Every day, two teams of 11 personnel proactively call citizens who have reported frauds through the 1930 helpline. Many victims initially report incidents online but never proceed with formal FIRs, often because they are overwhelmed, confused, embarrassed, or simply unaware of the process.

C-MITRA officers call them back, verify complaint details, explain the next steps, help them file FIRs and guide them through the system. The team makes about 70-80 such calls daily across two shifts, helps file an average of 10 FIRs per day and follows up with respective police stations.

Officers say the calls are not easy.

“Usually, victims are in shock. There is emotional stress, anger, the feeling of being deceived. Many are initially too embarrassed to even tell family members. Sometimes they refuse to trust us as well. In such cases we ask them to walk into the office, so we can help them directly,” says an officer.
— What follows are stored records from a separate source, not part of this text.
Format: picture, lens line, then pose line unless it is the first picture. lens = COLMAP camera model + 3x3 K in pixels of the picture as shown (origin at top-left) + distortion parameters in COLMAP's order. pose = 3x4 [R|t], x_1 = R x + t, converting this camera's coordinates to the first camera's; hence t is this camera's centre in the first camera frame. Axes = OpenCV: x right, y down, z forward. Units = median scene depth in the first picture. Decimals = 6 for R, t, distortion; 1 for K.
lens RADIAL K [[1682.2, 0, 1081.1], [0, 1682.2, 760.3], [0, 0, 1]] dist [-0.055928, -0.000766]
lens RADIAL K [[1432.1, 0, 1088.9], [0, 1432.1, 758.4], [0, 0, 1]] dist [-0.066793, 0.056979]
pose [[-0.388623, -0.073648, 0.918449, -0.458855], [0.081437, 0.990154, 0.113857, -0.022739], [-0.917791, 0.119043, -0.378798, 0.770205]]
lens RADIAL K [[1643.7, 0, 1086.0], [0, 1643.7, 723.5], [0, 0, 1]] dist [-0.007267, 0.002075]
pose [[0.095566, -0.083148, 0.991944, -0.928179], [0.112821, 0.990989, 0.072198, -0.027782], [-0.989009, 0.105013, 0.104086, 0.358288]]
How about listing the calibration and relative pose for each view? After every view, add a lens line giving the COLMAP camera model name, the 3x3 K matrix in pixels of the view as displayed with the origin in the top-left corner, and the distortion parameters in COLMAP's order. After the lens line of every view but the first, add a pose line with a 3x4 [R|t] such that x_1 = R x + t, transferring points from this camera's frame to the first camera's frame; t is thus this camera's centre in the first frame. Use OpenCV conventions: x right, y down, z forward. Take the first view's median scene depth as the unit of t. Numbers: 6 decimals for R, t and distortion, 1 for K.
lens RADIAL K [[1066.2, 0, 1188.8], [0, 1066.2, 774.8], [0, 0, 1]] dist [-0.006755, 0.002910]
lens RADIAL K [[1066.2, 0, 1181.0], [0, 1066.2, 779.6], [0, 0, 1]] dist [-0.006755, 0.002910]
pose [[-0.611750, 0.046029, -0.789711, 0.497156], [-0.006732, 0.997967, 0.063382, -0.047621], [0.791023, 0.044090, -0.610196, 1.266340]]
The centre also sees several walk-ins: a woman who lost a few lakh rupees because her son downloaded a scam game, a man who clicked on the wrong link and had his phone hacked and `90,000 withdrawn, three young boys who paid `20 lakh to a man who promised them an IT job and then disappeared.

Investigators say quick reporting through 1930 significantly improves the chances of freezing money before it disappears.

The cops have also launched aggressive awareness campaigns: that “golden hour” messaging is central.

Data shared exclusively with ET shows that in 2025, out of the money people lost to cybercrimes, only `30.97 crore was refunded to victims, while in 2026 so far, just `3.77 crore has been recovered, which the police says, reflect the core challenge that once funds move through layers of mule accounts, recovery drops sharply.

CHAPTER FIVE: WHAT NEXT?

According to internal estimates, complaint volumes have started to moderate, dropping from around 85 daily last year to roughly 60-75 now.

Cyber fraud today has evolved into an extensive network built on loopholes, speed, anonymity and scale. Dismantling it will require far more than arrests.

The real reform has to be far more systemic: tighter KYC systems, real-time anomaly detection, stronger telecom oversight, faster bank response protocols, better public awareness and greater institutional accountability.

For now, the operation continues. The kingpins and those who control the layers beneath are still at large.

When asked what comes next, DCP Babu laughs. “Can’t reveal that,” he says. “We don’t want to alert anyone.”